You can change the mirror to one closer your country.

Make sure to read:
http://www.freebsd.org/doc/en_US.ISO8859-1/books/handbook/cvsup.html
http://www.freebsd.org/doc/en_US.ISO8859-1/books/handbook/cvs-tags.html
http://www.freebsd.org/doc/en_US.ISO8859-1/books/handbook/current-stable.html


----------



## phoenix (Mar 25, 2010)

DutchDaemon said:
			
		

> Ok  I thought there was a way to stay on a specific X.Y-STABLE branch (which I've never done, so I guess I invented my own RELENG scheme!).



7-STABLE and 7.3-STABLE are currently the same thing.

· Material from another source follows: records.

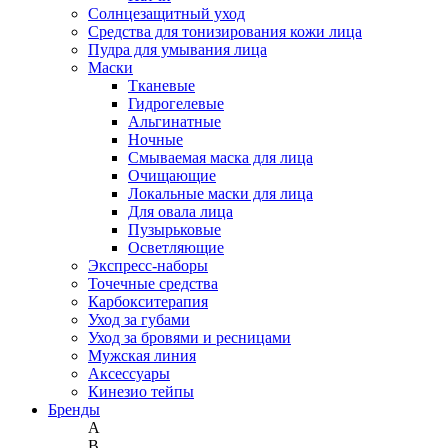
Солнцезащитный уход
Средства для тонизирования кожи лица
Пудра для умывания лица
Маски
Тканевые
Гидрогелевые
Альгинатные
Ночные
Смываемая маска для лица
Очищающие
Локальные маски для лица
Для овала лица
Пузырьковые
Осветляющие
Экспресс-наборы
Точечные средства
Карбокситерапия
Уход за губами
Уход за бровями и ресницами
Мужская линия
Аксессуары
Кинезио тейпы
Бренды
A
B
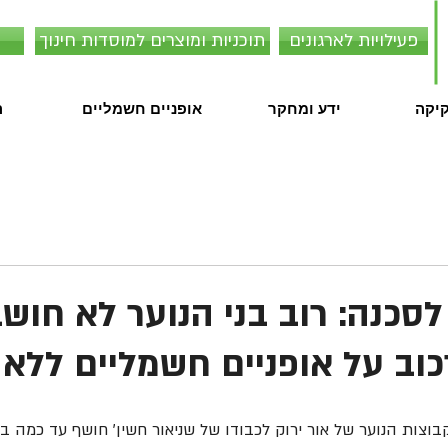
פעילויות לארגונים
תוכניות ומוצרים למוסדות חינוך
קיקה
ידע ומחקר
אופניים חשמליים
ה
לסכנה: רוב בני הנוער לא חוש
וב על אופניים חשמליים ללא
בוצות הנוער של אור ירוק לכבודו של שניאור חשין' חושף עד כמה בני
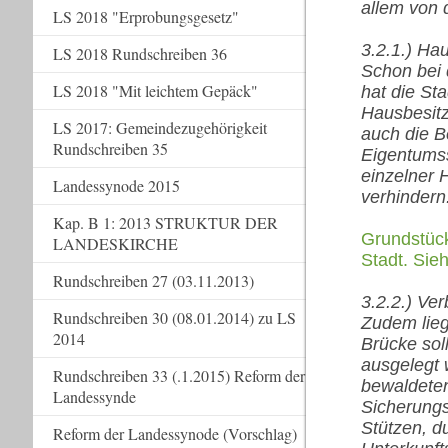
allem von 
LS 2018 "Erprobungsgesetz"
3.2.1.) Ha
LS 2018 Rundschreiben 36
Schon bei 
LS 2018 "Mit leichtem Gepäck"
hat die Sta
Hausbesitz
LS 2017: Gemeindezugehörigkeit
auch die B
Rundschreiben 35
Eigentumss
einzelner 
Landessynode 2015
verhindern
Kap. B 1: 2013 STRUKTUR DER
Grundstück
LANDESKIRCHE
Stadt. Sie
Rundschreiben 27 (03.11.2013)
3.2.2.) Ve
Rundschreiben 30 (08.01.2014) zu LS
Zudem lieg
2014
Brücke sol
ausgelegt
Rundschreiben 33 (.1.2015) Reform der
bewaldeten
Landessynde
Sicherungs
Stützen, d
Reform der Landessynode (Vorschlag)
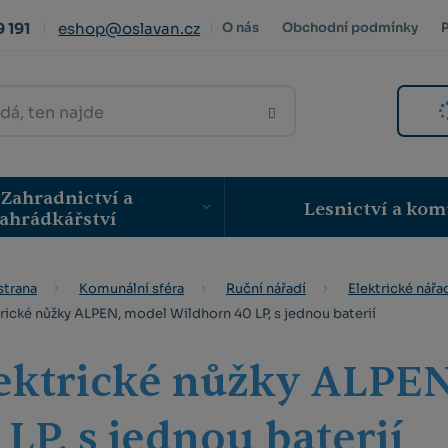
 191
eshop@oslavan.cz
O nás
Obchodní podmínky
VYHLEDAT
Zahradnictví a
Lesnictví a kom
ahrádkářství
strana
Komunální sféra
Ruční nářadí
Elektrické nářa
rické nůžky ALPEN, model Wildhorn 40 LP, s jednou baterií
ektrické nůžky ALPE
 LP, s jednou baterií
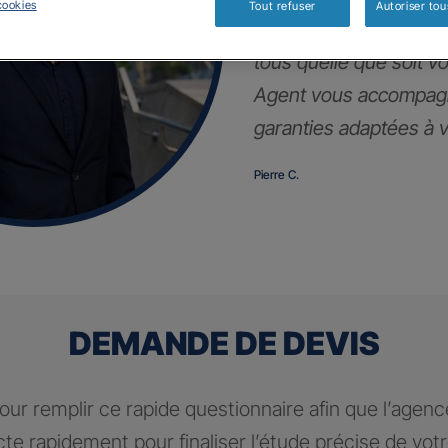
cookies
Tout refuser
Autoriser tou
Notre contrat d’assur
tous quelle que soit vot
Agent vous accompagn
garanties adaptées à vo
Pierre C.
DEMANDE DE DEVIS
ur remplir ce rapide questionnaire afin que l’agen
te rapidement pour finaliser l’étude précise de vot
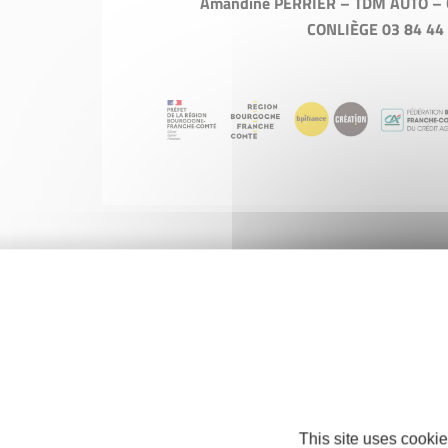
Amandine PERRIER – TDM AUTO – G
CONLIÈGE 03 84 44
This site uses cookie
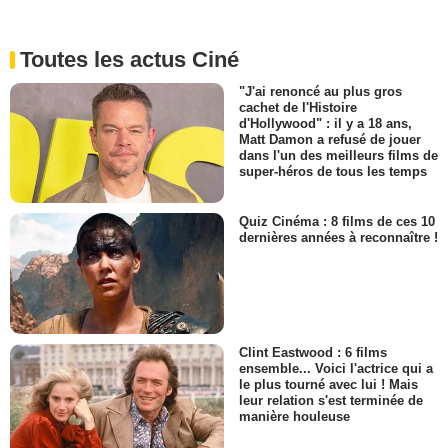
Toutes les actus Ciné
"J'ai renoncé au plus gros
cachet de l'Histoire
d'Hollywood" : il y a 18 ans,
Matt Damon a refusé de jouer
dans l'un des meilleurs films de
super-héros de tous les temps
Quiz Cinéma : 8 films de ces 10
dernières années à reconnaître !
Clint Eastwood : 6 films
ensemble... Voici l'actrice qui a
le plus tourné avec lui ! Mais
leur relation s'est terminée de
manière houleuse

RELENG_7 is the tag to use.

If you upgrade to RELENG_7 after installing 7.0 and before 7.1 is released, uname will show 7.0-STABLE.

If you upgrade to RELENG_7 after installing 7.1 and before 7.2 is released, uname will show 7.1-STABLE.

If you upgrade to RELENG_7 after installing 7.2 and before 7.3 is released, uname will show 7.2-STABLE.

If you upgrade to RELENG_7 after installing 7.3 and before 7.4 is released, uname will show 7.3-STABLE.

IOW, uname will show the last released version of FreeBSD since you upgraded to -STABLE (there's more to it than that, but that's the gist of it).  It's just to show a rough idea of "when" in the stable dev process you upgraded.  Otherwise, how could people distinguish between "7-STABLE" from 2 years ago and "7-STABLE" from 2 days ago?

Addendum:  DD, maybe you're thinking of the security branches, RELENG_X_Y, which is -RELEASE+security fixes+major/uber-important fixes?


----------



## crackerzjack (Mar 26, 2010)

All thx for the answer.... and problem now solved....


----------